___ Data for this exercise
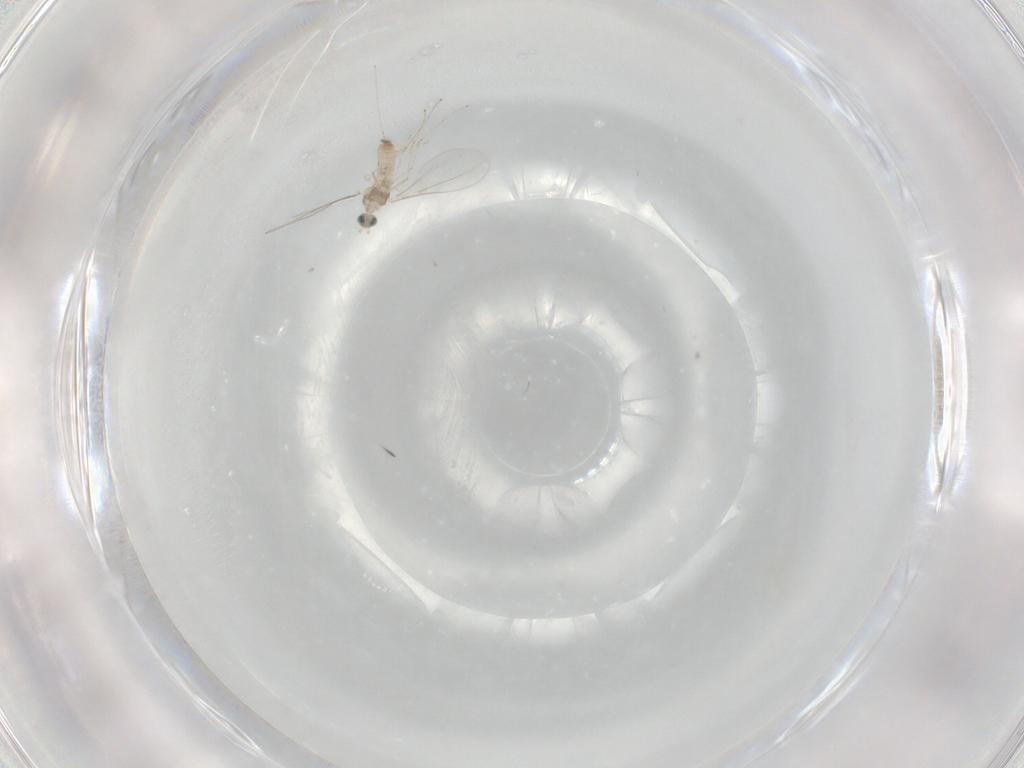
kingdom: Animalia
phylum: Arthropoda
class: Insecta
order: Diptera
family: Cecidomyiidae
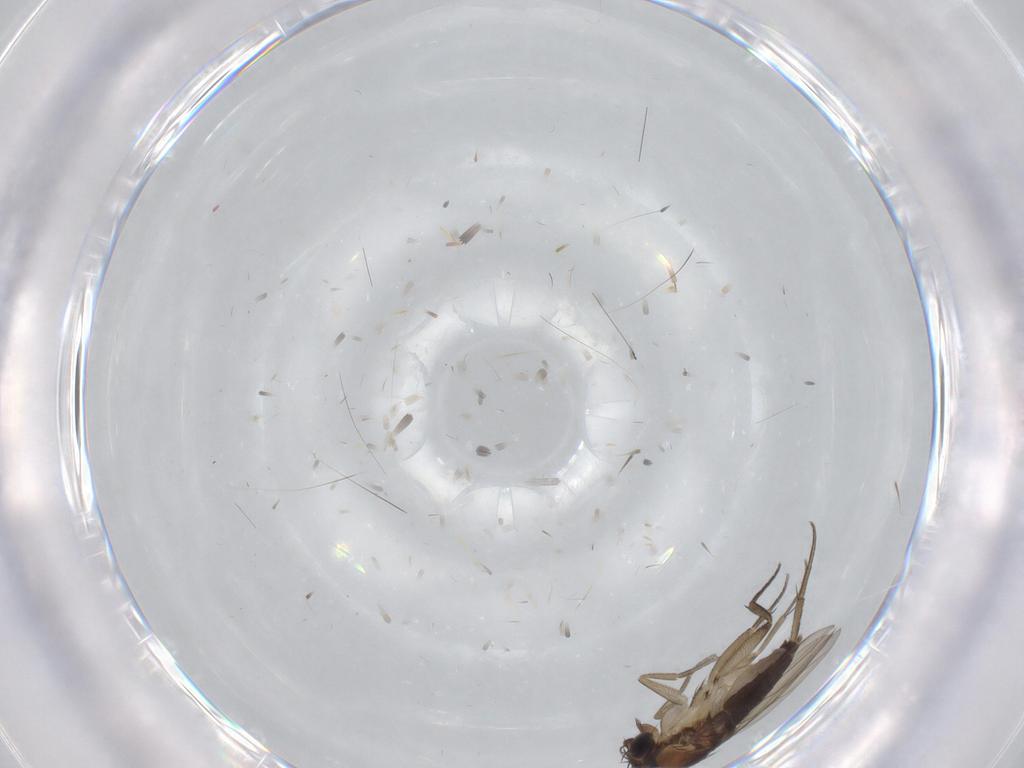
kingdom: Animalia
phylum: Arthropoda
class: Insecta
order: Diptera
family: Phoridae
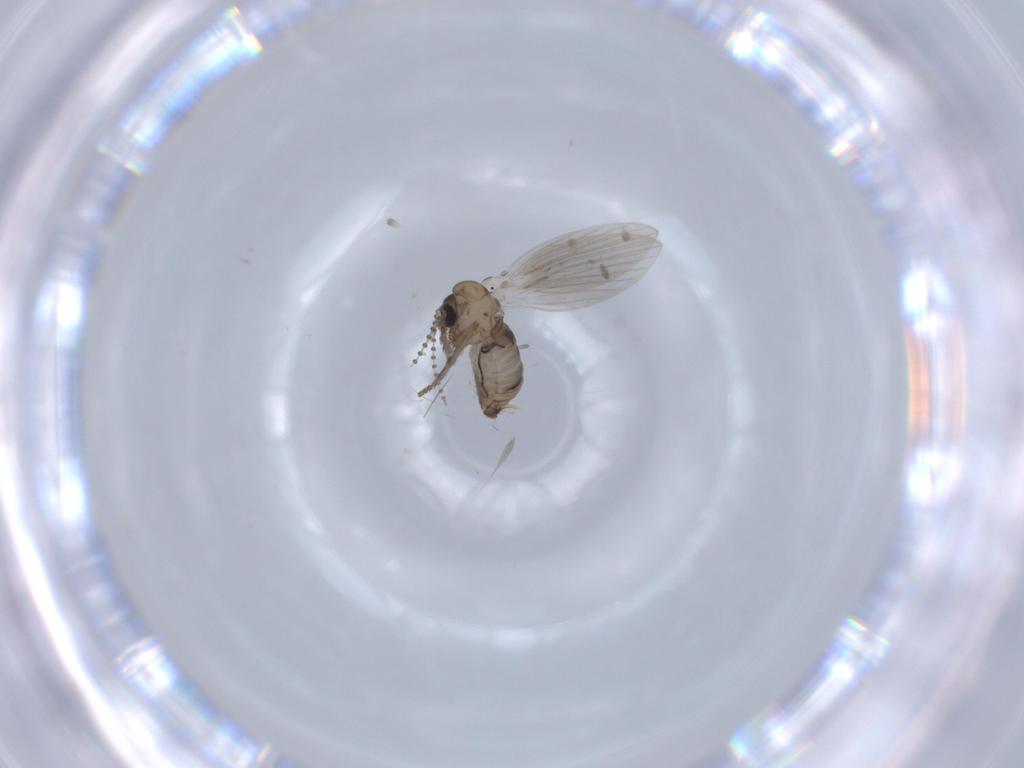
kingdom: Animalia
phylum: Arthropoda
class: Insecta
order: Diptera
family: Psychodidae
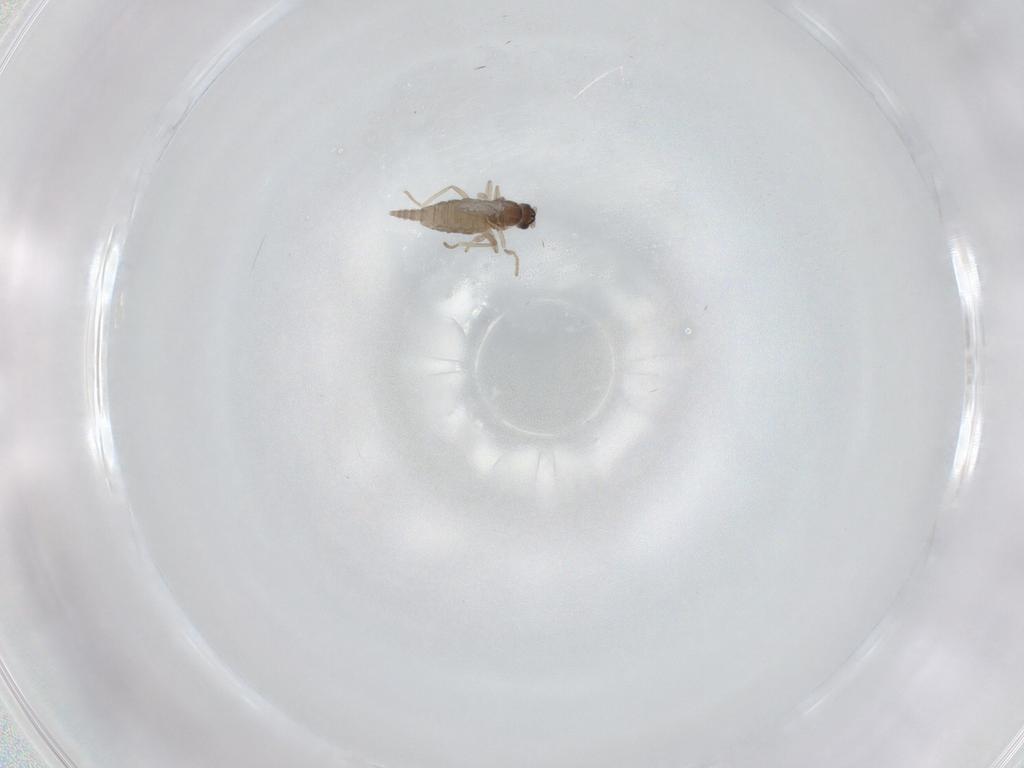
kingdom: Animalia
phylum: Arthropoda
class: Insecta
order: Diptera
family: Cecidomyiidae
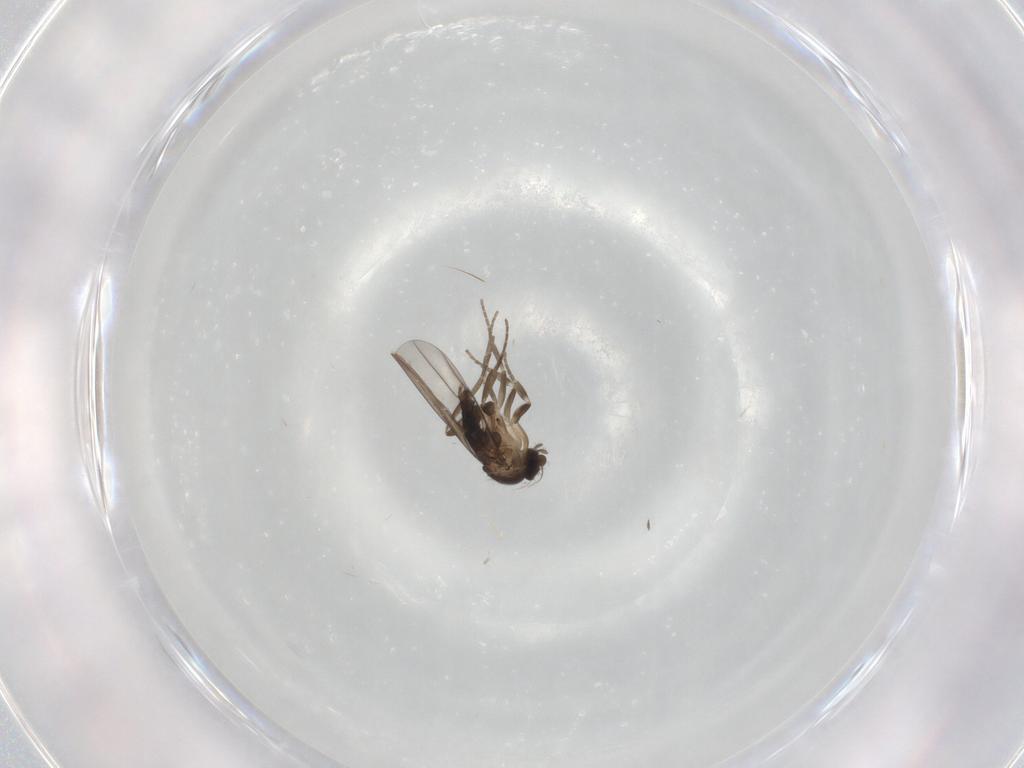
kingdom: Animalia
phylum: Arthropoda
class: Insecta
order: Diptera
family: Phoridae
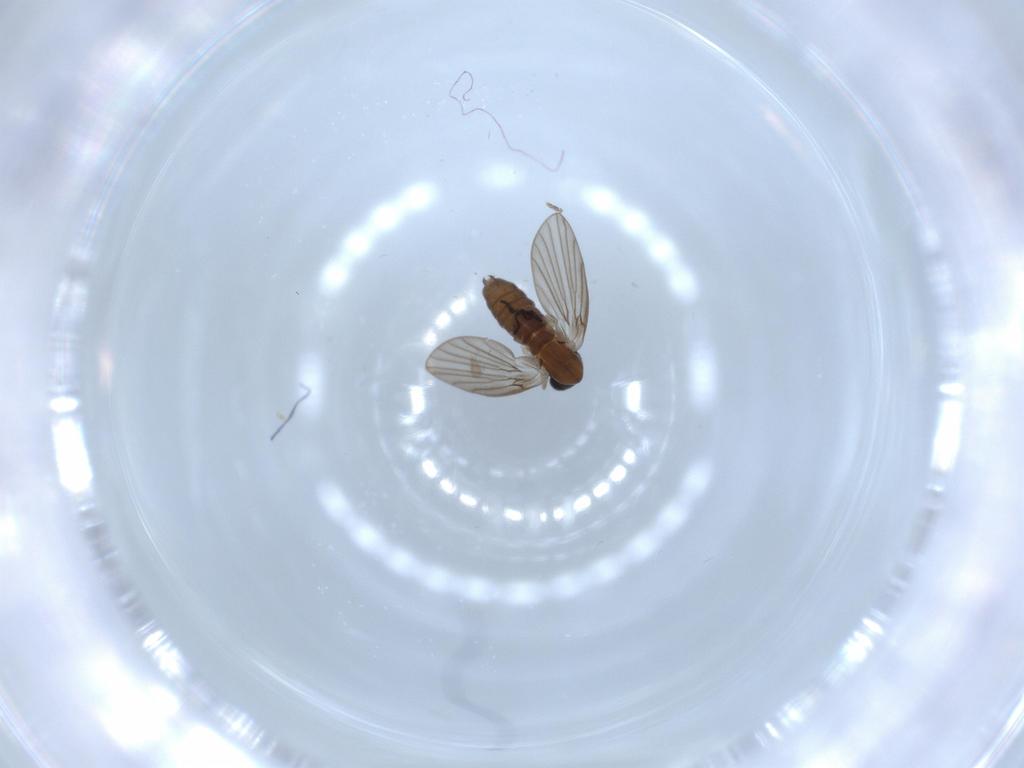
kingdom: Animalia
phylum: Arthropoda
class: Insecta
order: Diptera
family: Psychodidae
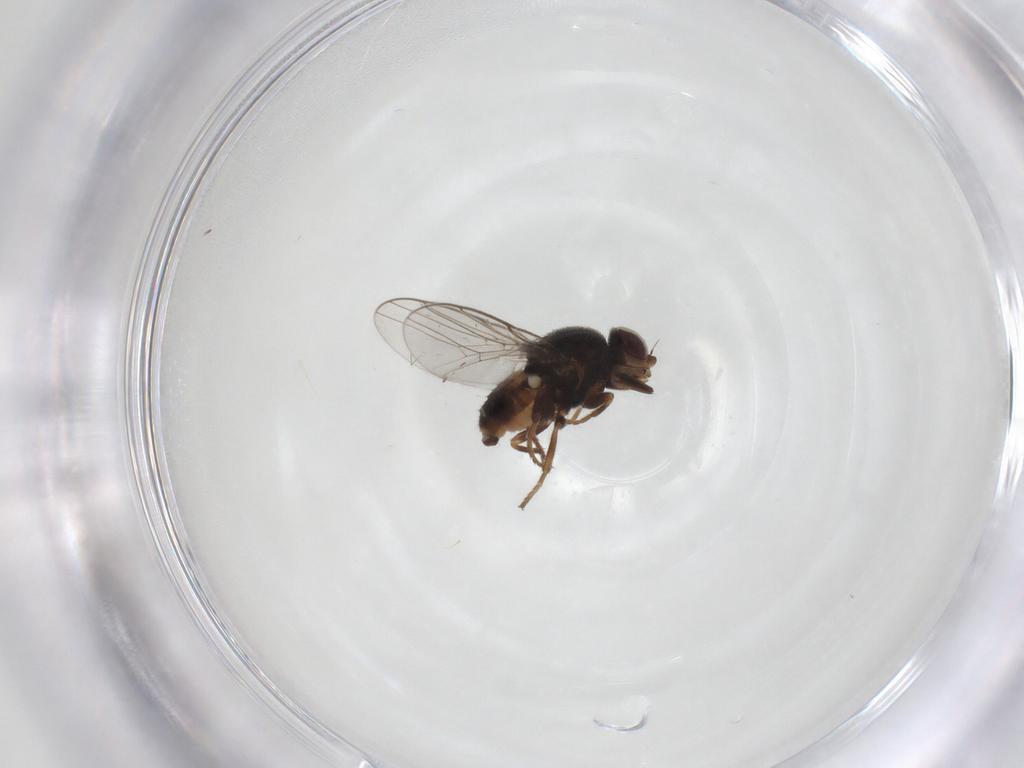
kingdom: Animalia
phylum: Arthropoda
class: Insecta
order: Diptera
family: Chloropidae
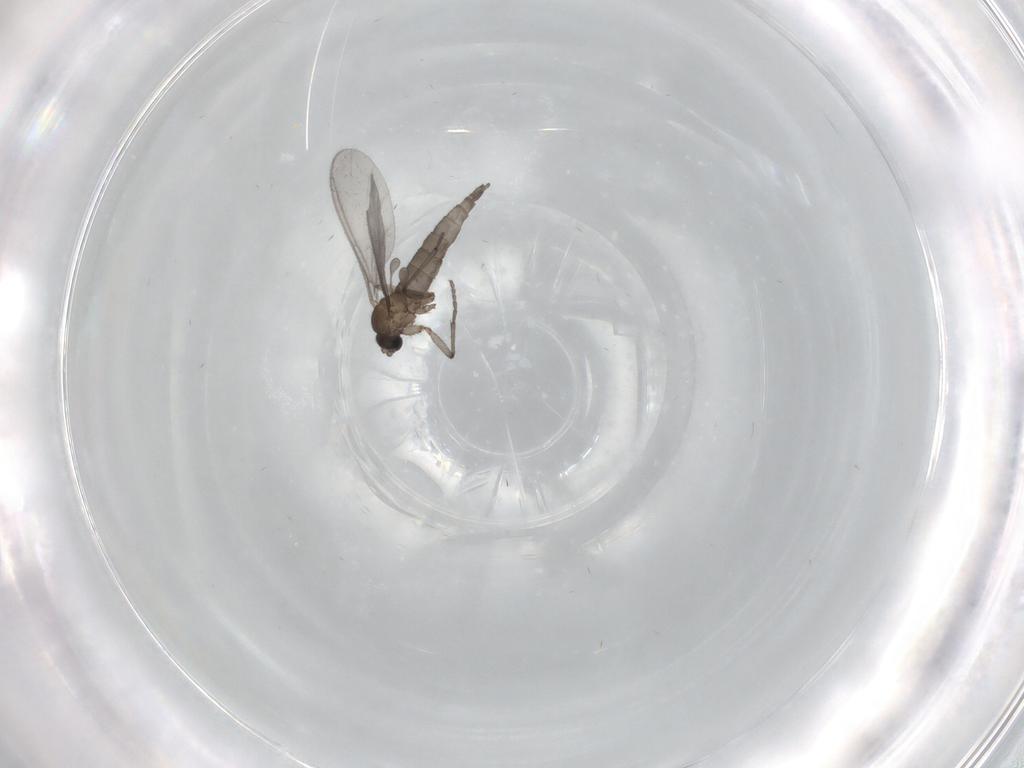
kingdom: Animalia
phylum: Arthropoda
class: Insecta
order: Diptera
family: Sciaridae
______
* Stated problem
Write out the material again, changing "phylum" to "division" everywhere and keeping everything else the same. Leave the picture lines out.

* Completed task
kingdom: Animalia
division: Arthropoda
class: Insecta
order: Diptera
family: Cecidomyiidae
kingdom: Animalia
division: Arthropoda
class: Insecta
order: Diptera
family: Phoridae
kingdom: Animalia
division: Arthropoda
class: Insecta
order: Diptera
family: Psychodidae
kingdom: Animalia
division: Arthropoda
class: Insecta
order: Diptera
family: Cecidomyiidae
kingdom: Animalia
division: Arthropoda
class: Insecta
order: Diptera
family: Phoridae
kingdom: Animalia
division: Arthropoda
class: Insecta
order: Diptera
family: Psychodidae
kingdom: Animalia
division: Arthropoda
class: Insecta
order: Diptera
family: Chloropidae
kingdom: Animalia
division: Arthropoda
class: Insecta
order: Diptera
family: Sciaridae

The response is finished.